The “devastating” energy crisis, as well as the worsening mental health emergency, constraints on humanitarian access and the risk of viral infections will make this winter a formidable testing ground for Ukraine, Kluge added, as well as test the world’s commitment to supporting the country.

“Many will be forced to resort to alternative heating methods such as burning coal or wood or using diesel-powered generators or electric heaters. These pose health risks, including exposure to toxic substances harmful to children, the elderly and people with respiratory problems and cardiovascular conditions, as well as burns and accidental wounds,” he said.


Ukrainian officials in the parts of the country hardest hit by the electricity shortage are warning residents of a harsh winter ahead. Civilians in recently liberated parts of Kherson in southern Ukraine are being told to leave for safer regions during the winter, while the mayor of Kyiv has also reluctantly floated the possibility of evacuations.

Ukrainian President Volodymyr Zelenskyy noted in his speech on Monday evening that during the day “energy workers had to apply not only stabilizing shutdowns, but also unscheduled ones. This is caused by a higher level of consumption than the country can deliver right now.”

Residents talk to train station staff as they wait to be evacuated from Kherson on November 21, 2022 in Kherson, Ukraine. The city of Kherson, recently unemployed, is strongly affected by the shortage of electricity and water.

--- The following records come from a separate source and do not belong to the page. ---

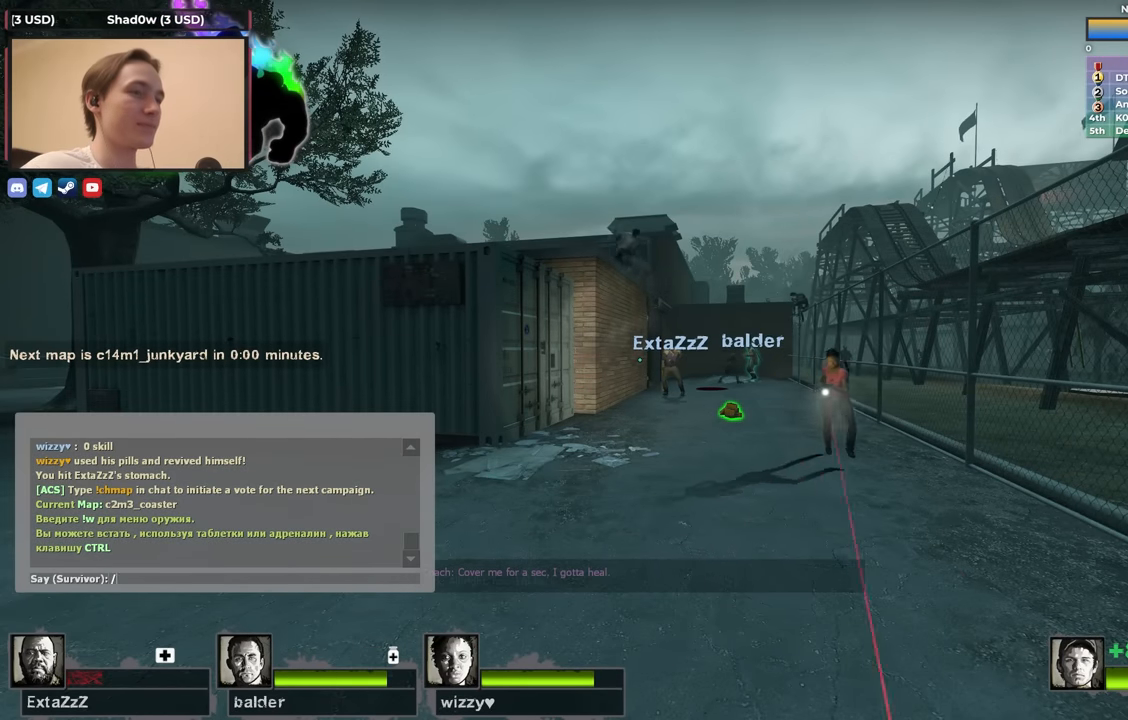
{"keys": [], "events": [[67, "w", "down"], [167, "w", "up"]]}
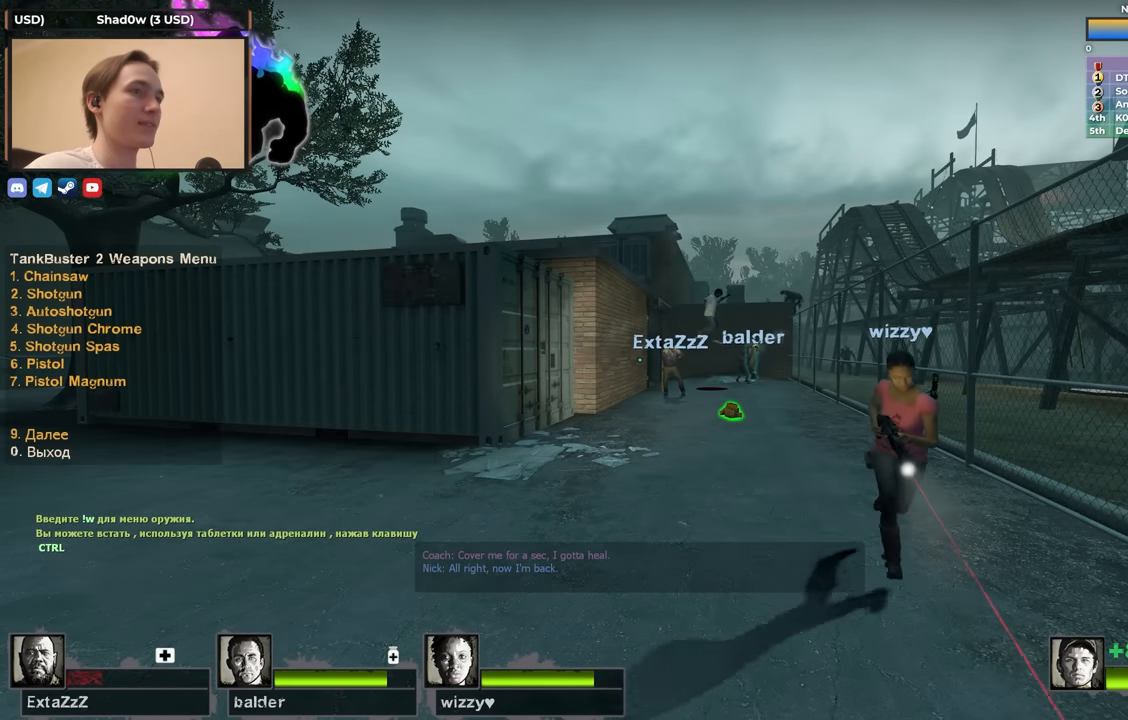
{"keys": [], "events": []}
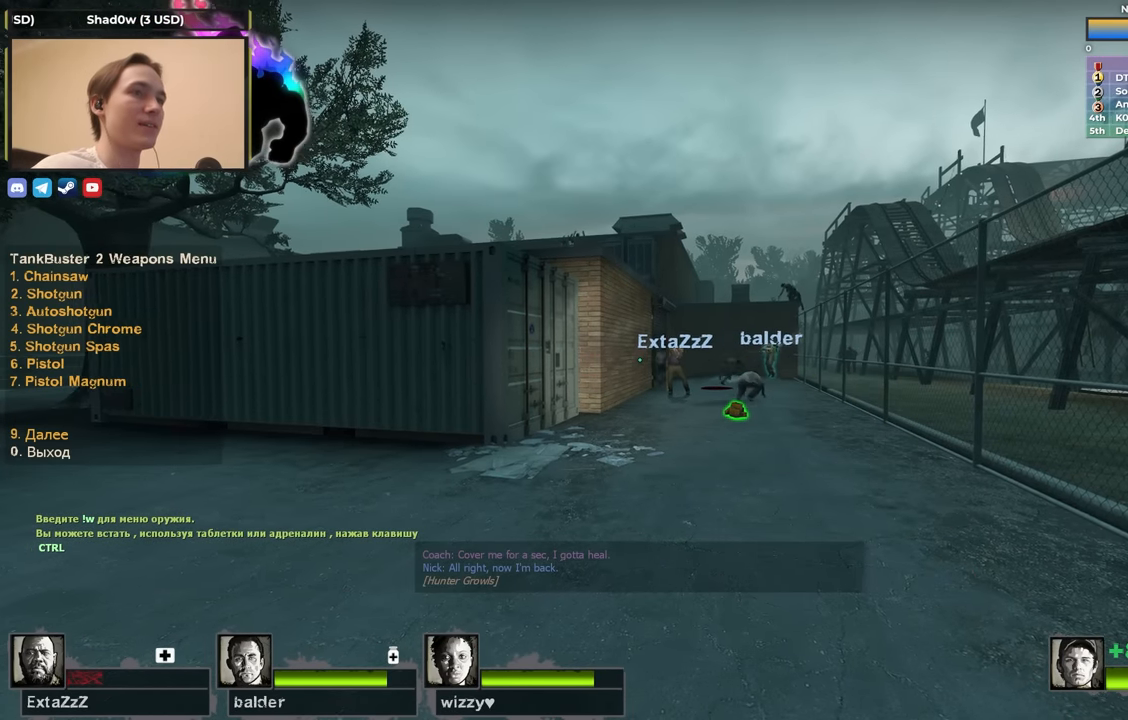
{"keys": [], "events": []}
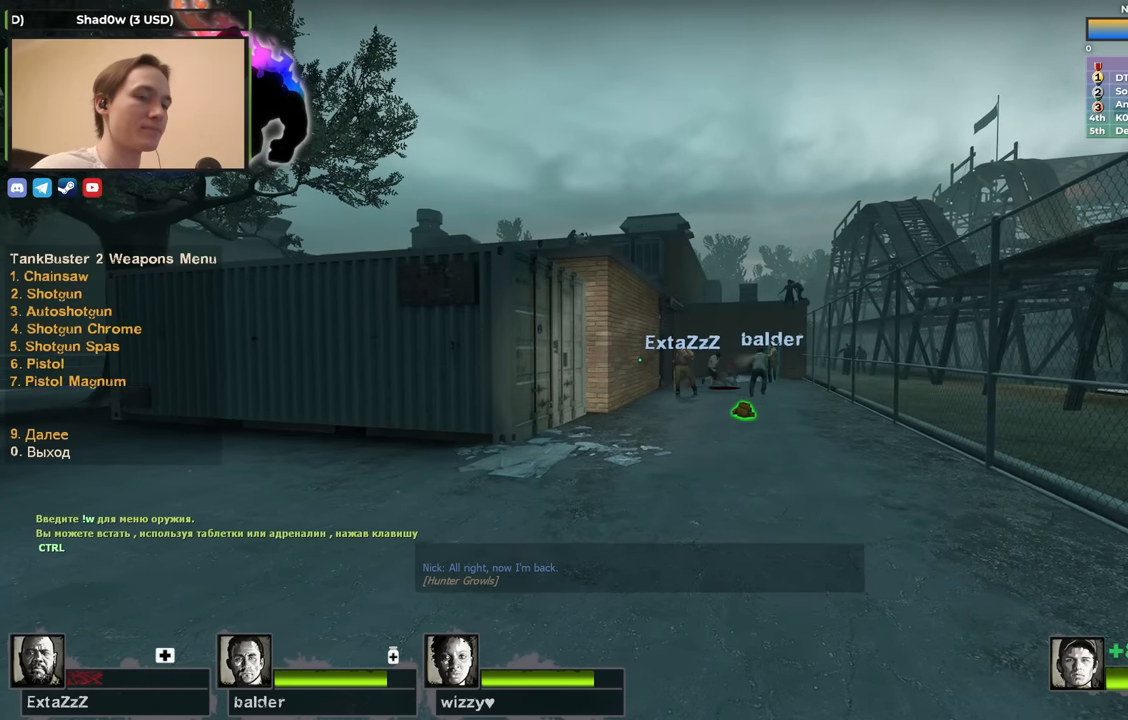
{"keys": [], "events": []}
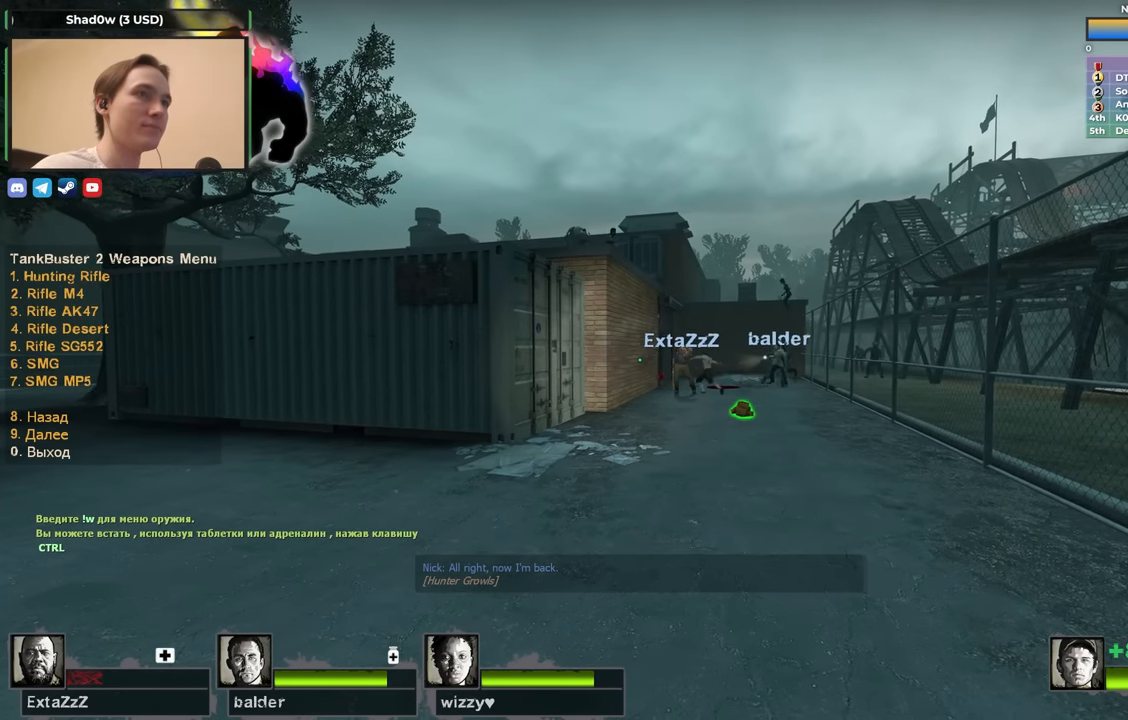
{"keys": [], "events": []}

Chris McGrath | Getty Images News | Getty Images

“Of course, energy workers, utility workers, rescuers and everyone involved are working their hardest. But the systemic damage to our energy sphere caused by the attacks of Russian terrorists is so significant that all our people and our businesses should be very frugal and spread consumption by hours of the day,” he said.

As of Monday evening, Zelenskyy said the situation is particularly difficult in the capital Kiev and the surrounding region, as well as Vinnytsia, Sumy, Ternopil, Cherkasy, Odessa regions and some other cities and districts.